Self-hosted Compilers and Bootstrapped AI

May 11, 2023

The Go compiler was initially written in C but is now entirely written in Go. The Rust compiler is written in Rust (initially in OCaml). These compilers are capable of compiling themselves. Linux is compiled and developed on Linux. PyPy is a self-hosted Python interpreter.

Compilers and operating systems don’t start out as self-hosted. There’s a chicken and egg problem — you need a system to run the software, but you need software to write the system. You can’t write the first compiler for a language in that language. But you can write the second compiler in the language and use the first compiler to compile it.

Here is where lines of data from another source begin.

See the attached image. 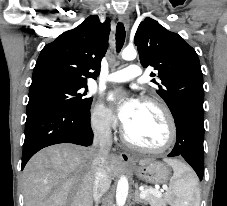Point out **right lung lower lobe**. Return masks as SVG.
Instances as JSON below:
<instances>
[{
    "label": "right lung lower lobe",
    "instance_id": "obj_1",
    "mask_svg": "<svg viewBox=\"0 0 227 206\" xmlns=\"http://www.w3.org/2000/svg\"><path fill=\"white\" fill-rule=\"evenodd\" d=\"M90 107L85 110L43 106L27 112L21 170L40 149L74 143L89 146L93 141Z\"/></svg>",
    "mask_w": 227,
    "mask_h": 206
}]
</instances>
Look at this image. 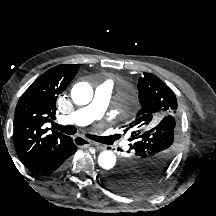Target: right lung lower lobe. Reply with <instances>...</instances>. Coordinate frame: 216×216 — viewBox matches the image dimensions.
Segmentation results:
<instances>
[{
  "instance_id": "98d812e1",
  "label": "right lung lower lobe",
  "mask_w": 216,
  "mask_h": 216,
  "mask_svg": "<svg viewBox=\"0 0 216 216\" xmlns=\"http://www.w3.org/2000/svg\"><path fill=\"white\" fill-rule=\"evenodd\" d=\"M77 150L72 139L58 145L45 155L40 161L28 167L29 171L40 176H49L61 170L66 160Z\"/></svg>"
}]
</instances>
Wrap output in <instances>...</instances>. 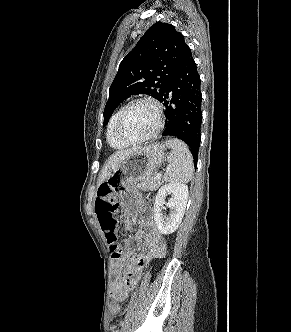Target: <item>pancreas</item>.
<instances>
[{
  "label": "pancreas",
  "mask_w": 291,
  "mask_h": 332,
  "mask_svg": "<svg viewBox=\"0 0 291 332\" xmlns=\"http://www.w3.org/2000/svg\"><path fill=\"white\" fill-rule=\"evenodd\" d=\"M161 180L156 177H151L147 180L141 181L137 184V188L142 191H154L157 190L161 185Z\"/></svg>",
  "instance_id": "obj_1"
}]
</instances>
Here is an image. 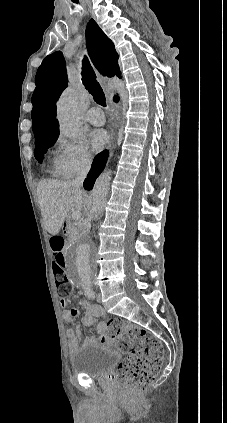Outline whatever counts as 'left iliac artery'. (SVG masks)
I'll use <instances>...</instances> for the list:
<instances>
[{"label":"left iliac artery","instance_id":"1","mask_svg":"<svg viewBox=\"0 0 227 423\" xmlns=\"http://www.w3.org/2000/svg\"><path fill=\"white\" fill-rule=\"evenodd\" d=\"M92 282H86L84 284H82V287L84 289L85 295L90 298V299H94L95 298V293L93 291L92 288Z\"/></svg>","mask_w":227,"mask_h":423}]
</instances>
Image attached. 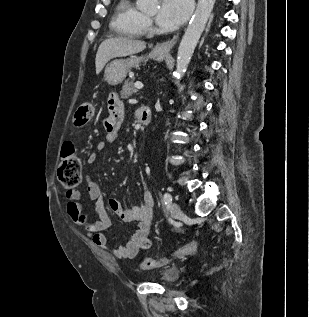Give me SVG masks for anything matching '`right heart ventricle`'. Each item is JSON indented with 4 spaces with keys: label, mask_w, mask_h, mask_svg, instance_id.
Segmentation results:
<instances>
[{
    "label": "right heart ventricle",
    "mask_w": 309,
    "mask_h": 317,
    "mask_svg": "<svg viewBox=\"0 0 309 317\" xmlns=\"http://www.w3.org/2000/svg\"><path fill=\"white\" fill-rule=\"evenodd\" d=\"M144 14L132 0H120L112 26L115 32L121 36L138 38L143 32Z\"/></svg>",
    "instance_id": "1"
}]
</instances>
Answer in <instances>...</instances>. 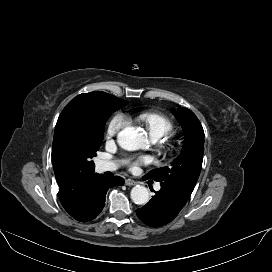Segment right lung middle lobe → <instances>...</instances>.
<instances>
[{"mask_svg": "<svg viewBox=\"0 0 272 272\" xmlns=\"http://www.w3.org/2000/svg\"><path fill=\"white\" fill-rule=\"evenodd\" d=\"M127 104V101L99 91L81 108L70 110L64 117L59 128L60 143L79 169H94L92 158L102 144L106 121Z\"/></svg>", "mask_w": 272, "mask_h": 272, "instance_id": "right-lung-middle-lobe-1", "label": "right lung middle lobe"}]
</instances>
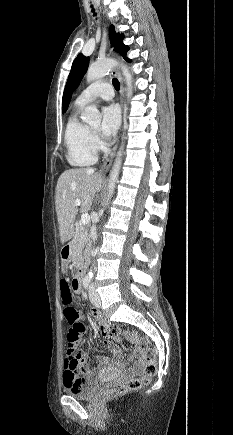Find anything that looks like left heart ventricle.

There are more examples at every part of the stack —  git development happens in git, webpack bundles its own distributions, and RubyGems and Rake are written in Ruby.

In AI, we’re starting to see the emergence of a related idea.

  • First-generation models are bootstrapped on public data (e.g., LAION), and then second-generation models use previous models (e.g., ChatGPT) to generate fine-tuning or other training data.
  • Agents that dynamically generate code and execute it. It can be seen as a sort of self-modifying code. There’s no reason an agent couldn’t improve or modify its own code, either. An extension to the REPL (Read Eval Print Loop) becomes something like Read Eval Print Loop Improve Transform (REPLIT).
  • Models that are used to provide explainability for other models.
  • Reinforcement learning can generally be seen as bootstrapping a system — running the system and receiving feedback from the runtime environment is enough to improve the system.